The play's transfer now to the West End, with the same consummate cast (David Burke, Sara Kestelman, and Matthew Marsh) confirms the justice of all this praise. One of the play's great virtues is its absolute purity of focus; it trains its lens on three characters who are still arguing, in limbo beyond the grave, about what really transpired when the German nuclear physicist Werner Heisenberg made a mysterious, fateful and inconclusive visit to his former teacher and mentor, Niels Bohr, in Nazi-occupied Copenhagen in 1941. Was his mission to warn Bohr of the German atomic bomb programme or to try to recruit him for it?
The play's austere concentration was heightened in the Cottesloe by placing the action on a bare circular set with part of the audience sitting on steeply raked seats at the back, like jurors. The Duchess Theatre has such an intimate lecture-room atmosphere that similar conditions can be created with amazing ease.
Seeing Copenhagen again, I was struck by the powerful way it engages the feelings as well as the intellect, a fact perhaps under-emphasised the first time round.
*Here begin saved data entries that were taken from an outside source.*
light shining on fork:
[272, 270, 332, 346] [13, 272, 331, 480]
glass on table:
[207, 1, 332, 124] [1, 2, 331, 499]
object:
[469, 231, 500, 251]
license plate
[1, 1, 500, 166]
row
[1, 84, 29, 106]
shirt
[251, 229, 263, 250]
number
The play is much more than a cerebral thriller about shifting interpretations and the painful ironies that proliferate from the conjunction of pure science and impure Realpolitik.
Delicately applying Heisenberg's Uncertainty Principle, the drama develops into a profound and haunting meditation on the mysteries of human motivation. It is also a sad love story of sorts, the older scientist seeking, and then feeling betrayed by, a substitute son.
Michael Blakemore's superb production is beautifully attentive to the play's recurring rhythms, as this trio endlessly re-enacts that momentous 1941 encounter. A demanding and richly rewarding evening.